6. AMENDMENT; WAIVER. No amendment, alteration or modification of
this Agreement shall be valid unless in each instance such amendment,
alteration or modification is expressed in a written instrument executed by
Delta and the Company. No waiver of any provision of this Agreement shall be
valid unless it is expressed in a written instrument duly executed by the
party or parties making such waiver. The failure of any party to insist, in
any one or more instances, on performance of any of the terms and conditions
of this Agreement shall not be construed as a waiver or relinquishment of any
rights granted hereunder or of the future performance of any such term,
covenant or condition but the obligation of any party with respect thereto
shall continue in full force and effect.
7. NOTICES. All notices and other communications required or
permitted hereunder shall be in writing and shall be mailed by first-class
mail, postage prepaid, or transmitted by facsimile or delivered by nationally
recognized overnight courier, addressed:
if to Delta, to the following address:
Delta Air Lines, Inc.
0000 Xxxxx Xxxx.
Xxxxxxx, Xxxxxxx 00000
Attention: Sr. Vice President - Finance, Treasury and Corp. Dev.
Phone: (000) 000-0000
Fax: (000) 000-0000
with a copy to:
Delta Air Lines, Inc.
0000 Xxxxx Xxxx.
Xxxxxxx, Xxxxxxx 00000
Attention: Sr. Vice President and General Counsel
Phone: (000) 000-0000
Fax: (000) 000-0000
and
if to the Company, to the following address, or at such other
address as the Company shall have furnished to Delta:
Republic Airways Holdings Inc.
0000 X. Xxxx Xxxxxx Xxxx,
Xxxxx 000
Xxxxxxxxxxxx, XX 00000
Attention: Xxxxx Xxxxxxx
Phone: 000-000-0000
Fax: 000-000-0000
Alternatively, to such other address as a party hereto supplies to the other
party in writing.
8. SUCCESSORS AND ASSIGNS. All the terms and provisions of this
Agreement shall be binding upon and inure to the benefit of and be
enforceable by the respective permitted transferees, successors and assigns
of the parties hereto; provided, that neither party hereto may assign its
rights hereunder without the prior written consent of the other party (such
consent not to be unreasonably withheld).
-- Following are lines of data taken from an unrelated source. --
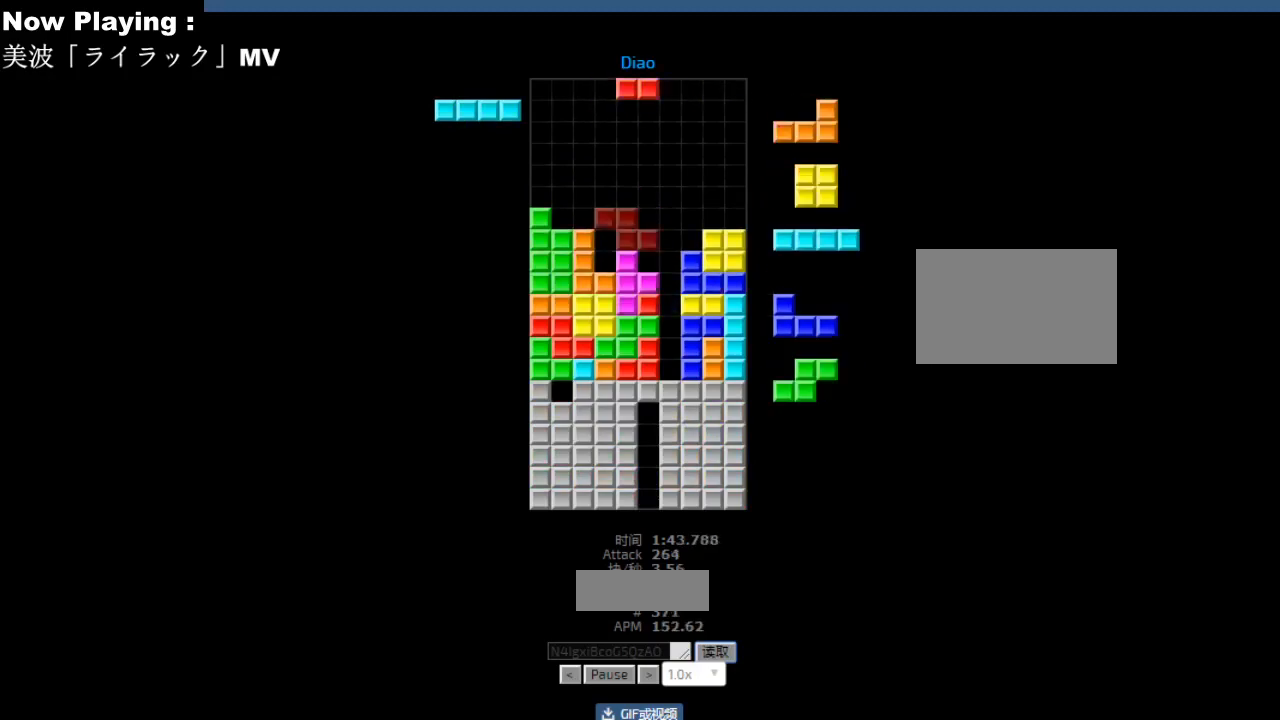
{"keys": ["cw", "right"], "events": [[33, "hd", "up"], [50, "hl", "down"], [83, "cw", "down"], [83, "hl", "up"], [83, "right", "down"], [117, "cw", "up"], [117, "right", "up"], [200, "hd", "down"], [233, "hd", "up"], [250, "hl", "down"], [283, "hl", "up"], [317, "ccw", "down"], [333, "ccw", "up"], [383, "hd", "down"], [417, "hd", "up"], [450, "hl", "down"], [483, "hl", "up"], [483, "right", "down"], [500, "cw", "down"]]}
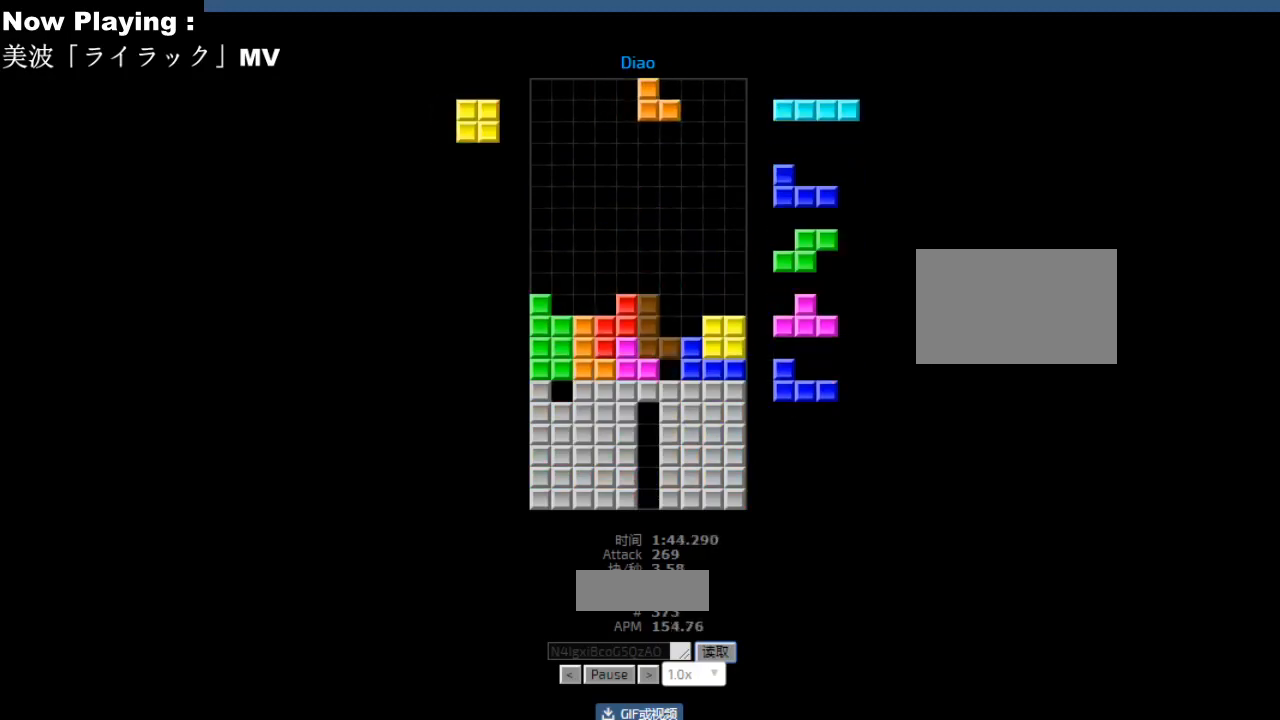
{"keys": [], "events": [[17, "right", "up"], [33, "cw", "up"], [83, "cw", "down"], [117, "cw", "up"], [217, "hd", "down"], [233, "hl", "down"], [250, "hd", "up"], [267, "hl", "up"], [283, "right", "down"], [317, "right", "up"], [367, "hd", "down"], [400, "hd", "up"]]}
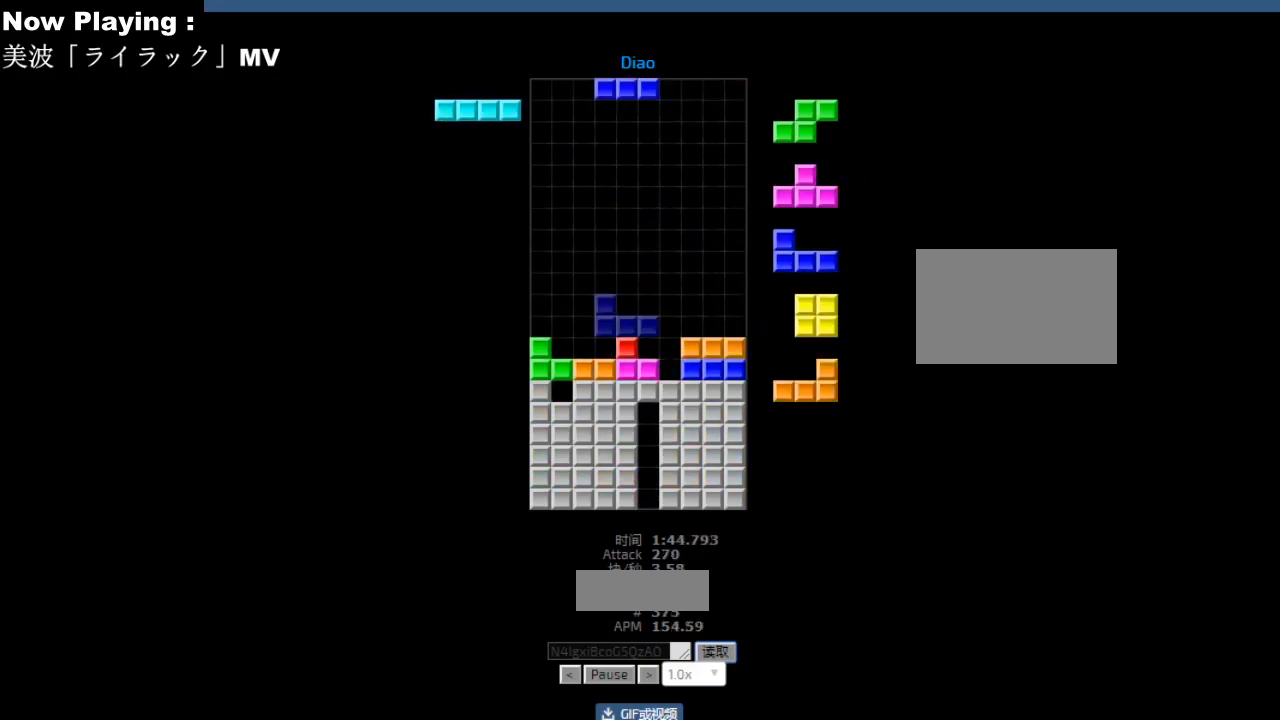
{"keys": [], "events": [[100, "right", "down"], [117, "cw", "down"], [133, "right", "up"], [150, "cw", "up"], [217, "right", "down"], [250, "right", "up"], [467, "hd", "down"], [500, "hd", "up"]]}
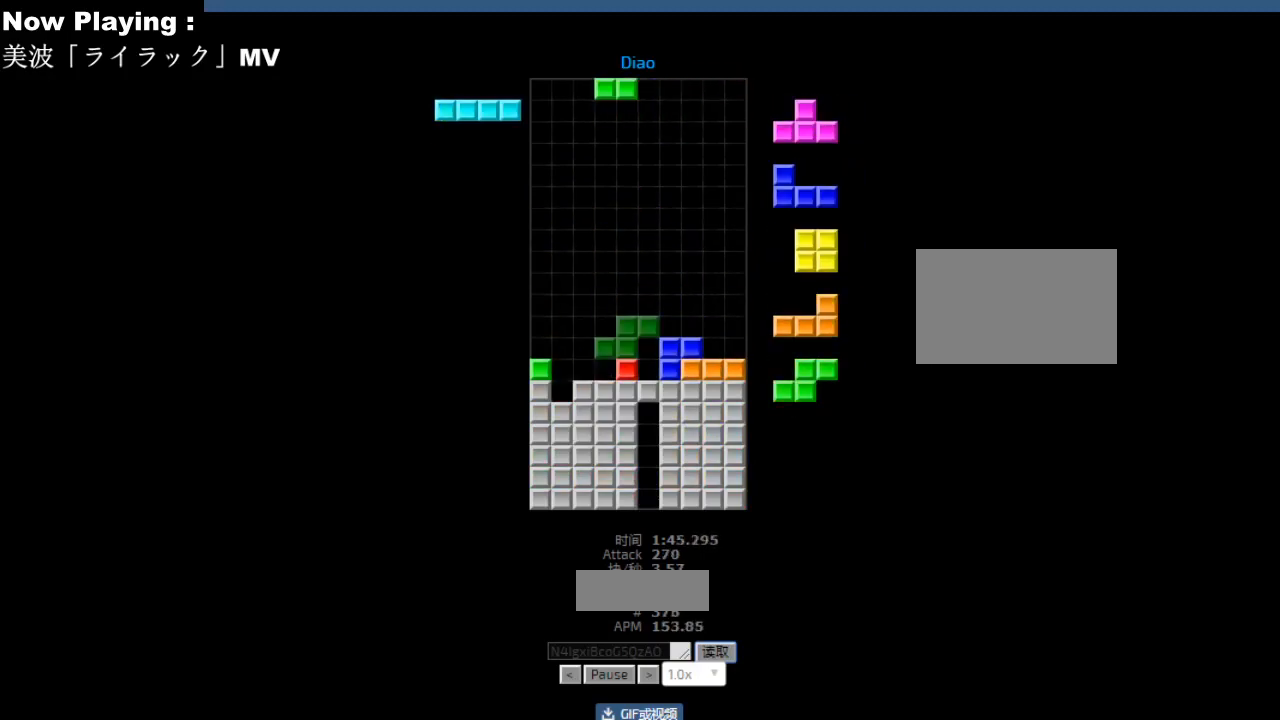
{"keys": ["cw"], "events": [[50, "left", "down"], [83, "left", "up"], [150, "hd", "down"], [183, "hd", "up"], [217, "left", "down"], [300, "left", "up"], [333, "left", "down"], [400, "hl", "down"], [400, "left", "up"], [417, "left", "down"], [433, "hl", "up"], [500, "cw", "down"], [500, "left", "up"]]}
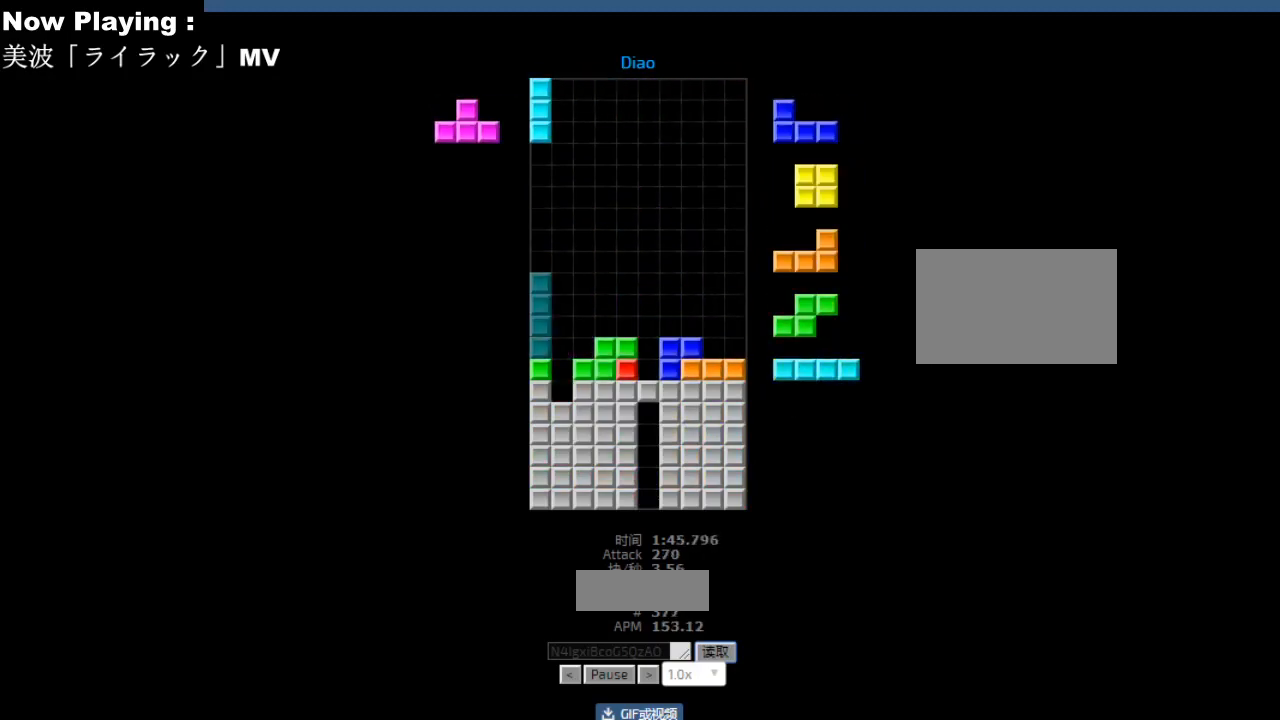
{"keys": [], "events": [[33, "cw", "up"], [117, "left", "down"], [200, "hd", "down"], [200, "left", "up"], [217, "left", "down"], [233, "hd", "up"], [267, "cw", "down"], [283, "left", "up"], [300, "cw", "up"], [400, "right", "down"], [433, "right", "up"], [467, "hd", "down"], [500, "hd", "up"]]}
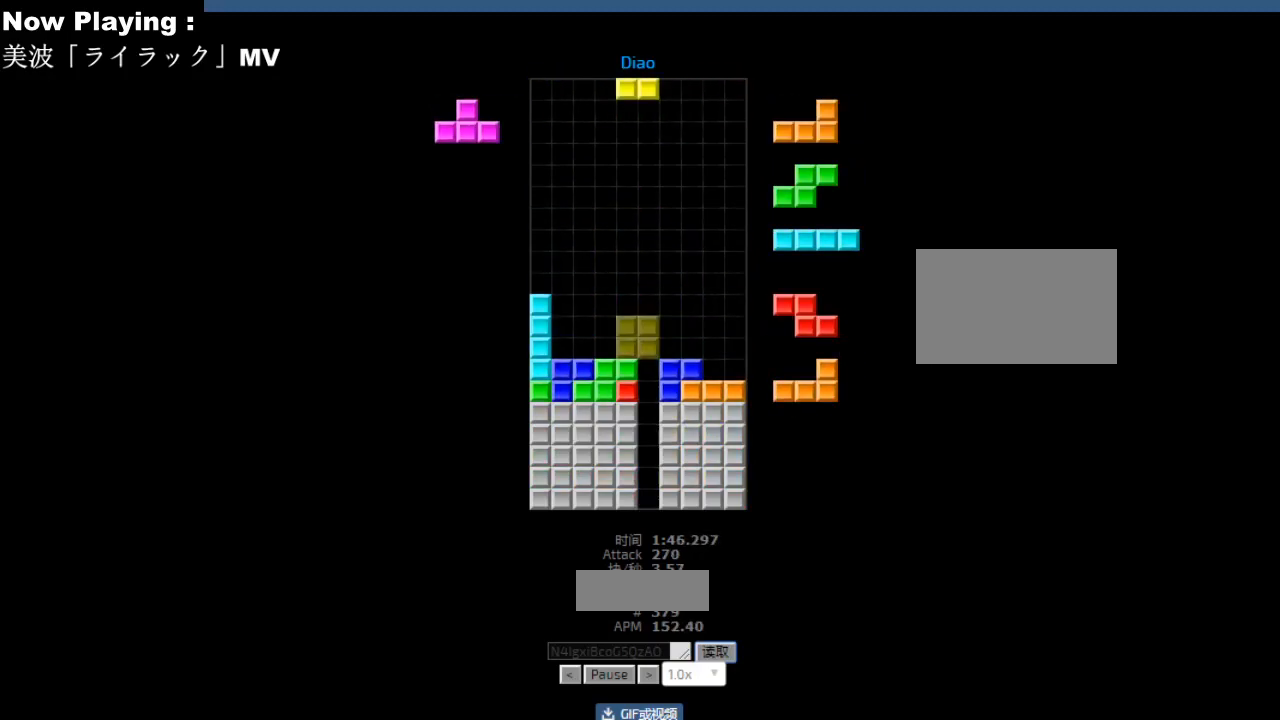
{"keys": [], "events": [[33, "right", "down"], [100, "right", "up"], [200, "hd", "down"], [233, "hd", "up"], [267, "left", "down"], [283, "cw", "down"], [300, "left", "up"], [317, "cw", "up"], [450, "right", "down"], [483, "right", "up"]]}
9. GOVERNING LAW. This Agreement is to be governed by and
interpreted under the laws of the State of Delaware without giving effect to
the principles of conflicts of laws thereof.
10. TITLES AND SUBTITLES. The titles of the sections of this
Agreement are for the convenience of reference only and are not to be
considered in construing this Agreement.
11. SEVERABILITY. The invalidity or unenforceability of any
provision of this Agreement shall not be deemed to affect the validity or
enforceability of any other provision of this Agreement.
12. COUNTERPARTS. This Agreement may be executed in any number of
counterparts, each of which shall be an original, but all of which together
shall constitute one instrument.
13. ENTIRE AGREEMENT. This Agreement, together with the Connection
Carrier Agreement and the other agreements delivered in connection herewith
and therewith, constitutes the full and entire understanding and agreement
between the parties with respect to the subject matter hereof
and supersedes all previous agreements, arrangements and understandings,
whether written or oral, with respect to the subject matter hereof.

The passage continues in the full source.